Dostoïevsky parcourt en tous sens ces âmes complexes. Le grand intérêt de son livre, pour les lettrés curieux de formes nouvelles, c’est qu’ils sentiront les mots leur manquer, quand ils voudront appliquer nos formules usuelles aux diverses faces de ce talent. Au premier abord, ils feront appel à toutes les règles de notre catéchisme littéraire, pour y emprisonner ce réaliste, cet impassible, cet impressionniste ; ils continueront, croyant l’avoir saisi, et Protée leur échappera ; son réalisme farouche découvrira une recherche inquiète de l’idéal, son impassibilité laissera deviner une flamme intérieure ; cet art subtil épuisera des pages pour fixer un trait de physionomie et ramassera en une ligne tout le dessin d’une âme.

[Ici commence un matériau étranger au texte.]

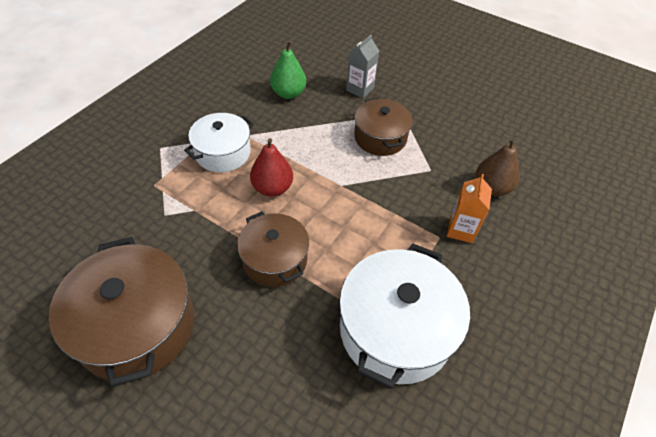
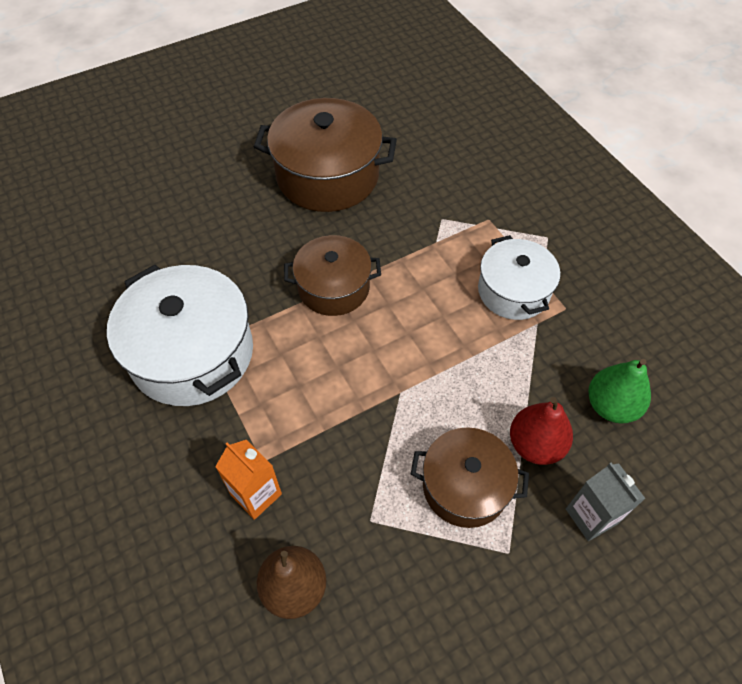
camera: 120 degrees right, 5 degrees up
red pear [250,138,293,197] -> red pear moved to [510,397,573,465]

Il faudra s’avouer vaincu, égaré sur des eaux troubles et profondes, dans un grand courant de vie qui porte vers l’aurore.

Je ne me dissimule point les défauts de Dostoïevsky, la lenteur habituelle du trait, le désordre et l’obscurité de la narration, qui revient sans cesse sur elle-même, l’acharnement de myope sur le menu détail, et parfois la complaisance maladive pour le détail répugnant.